PUF60 variants cause a syndrome of ID, short stature, microcephaly, coloboma, craniofacial, cardiac, renal and spinal features

Abstract

PUF60 encodes a nucleic acid-binding protein, a component of multimeric complexes regulating RNA splicing and transcription. In 2013, patients with microdeletions of chromosome 8q24.3 including PUF60 were found to have developmental delay, microcephaly, craniofacial, renal and cardiac defects. Very similar phenotypes have been described in six patients with variants in PUF60, suggesting that it underlies the syndrome. We report 12 additional patients with PUF60 variants who were ascertained using exome sequencing: six through the Deciphering Developmental Disorders Study and six through similar projects. Detailed phenotypic analysis of all patients was undertaken. All 12 patients had de novo heterozygous PUF60 variants on exome analysis, each confirmed by Sanger sequencing: four frameshift variants resulting in premature stop codons, three missense variants that clustered within the RNA recognition motif of PUF60 and five essential splice-site (ESS) variant. Analysis of cDNA from a fibroblast cell line derived from one of the patients with an ESS variants revealed aberrant splicing. The consistent feature was developmental delay and most patients had short stature. The phenotypic variability was striking; however, we observed similarities including spinal segmentation anomalies, congenital heart disease, ocular colobomata, hand anomalies and (in two patients) unilateral renal agenesis/horseshoe kidney. Characteristic facial features included micrognathia, a thin upper lip and long philtrum, narrow almond-shaped palpebral fissures, synophrys, flared eyebrows and facial hypertrichosis. Heterozygote loss-of-function variants in PUF60 cause a phenotype comprising growth/developmental delay and craniofacial, cardiac, renal, ocular and spinal anomalies, adding to disorders of human development resulting from aberrant RNA processing/spliceosomal function.

Figure 1

PUF60 gene diagram (above) indicating mutations found in our cohort which cluster in the second half of the coding region, apart from the single variant in exon 1. Note recurrent splicing variant in exon 8. Below is pictured the known protein structure and location of RRM domains in relation to the missense variants.

Provided records:
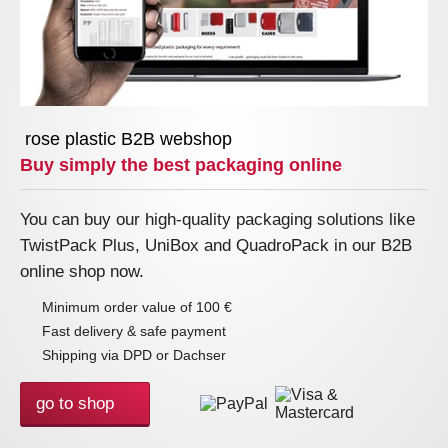
rose plastic B2B webshop
Buy simply the best packaging online
You can buy our high-quality packaging solutions like
TwistPack Plus, UniBox and QuadroPack in our B2B
online shop now.
Minimum order value of 100 €
Fast delivery & safe payment
Shipping via DPD or Dachser
go to shop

Assignment 1: Retype the PUF60 text word for word, starting at "PUF60 gene diagram" and ending at "the missense variants.".
Assignment 2: According to the PUF60 text, how many of the 12 patients were ascertained through the Deciphering Developmental Disorders Study?
Assignment 3: Carry on the PUF60 text from the point where it stops.

Output 1:
PUF60 gene diagram (above) indicating mutations found in our cohort which cluster in the second half of the coding region, apart from the single variant in exon 1. Note recurrent splicing variant in exon 8. Below is pictured the known protein structure and location of RRM domains in relation to the missense variants.

Output 2: Six

Output 3:
Figure 2

A de novo variant in PUF60 results in aberrant splicing at exon 8 splice-acceptor site. (a) The heterozygous, de novo PUF60 variant, c.604−2A>C was identified in patient II:1 through trio-based exome sequencing of family 3781. (b) Sequencing of skin-derived cDNA from patient II:1 (family 3781) showed normal splicing of exons 7 and 8 from one allele (top) and aberrant splicing with inclusion of the complete intron 7 from the mutant allele (bottom). Black arrows show the position of the oligonucleotide primers used for cDNA amplification and sequencing. The genomic context of the PUF60 gene is shown, with exons indicated as black boxes. The location of the PUF60 c.604−2A>C variant in intron 7 is indicated by a dotted red arrow, with the Sanger sequence trace from patient II:1 (family 3781) presented underneath. Variant nomenclature, exon numbering and the PUF60 messenger RNA sequence are based on sequence accession numbers NM_078480.2 (mRNA) and NPs_510965.1 (protein) and GenBank accession number NG_033879.1.

Figure 3

Spinal features (above): AP x-ray of cervical spine of patient 7 demonstrating hemivertebrae (left) and 3D-CT reconstruction of cervical spine of patient 3 demonstrating abnormalities of articulation of atlas with C1, vertebral bodies of C2/C3 and fusion of bodies of C6/C7/T1 and ocular features (below): right iris coloboma in patient 5.

Figure 4

Faces of patients (1, 2, 3, 4,6, 7, 8, 9, 10 and 11) with PUF60 variants, illustrating the thin upper lip, long philtrum, micrognathia and the flaring of eyebrows and narrow almond-shaped palpebral fissures, which are variably present. Patients 6 and 8 were assessed for CdLS and patients 7 and 10 had CREBBP analysis because of facial similarities with Rubinstein–Taybi syndrome. Patient 9 was investigated for Coffin–Siris syndrome.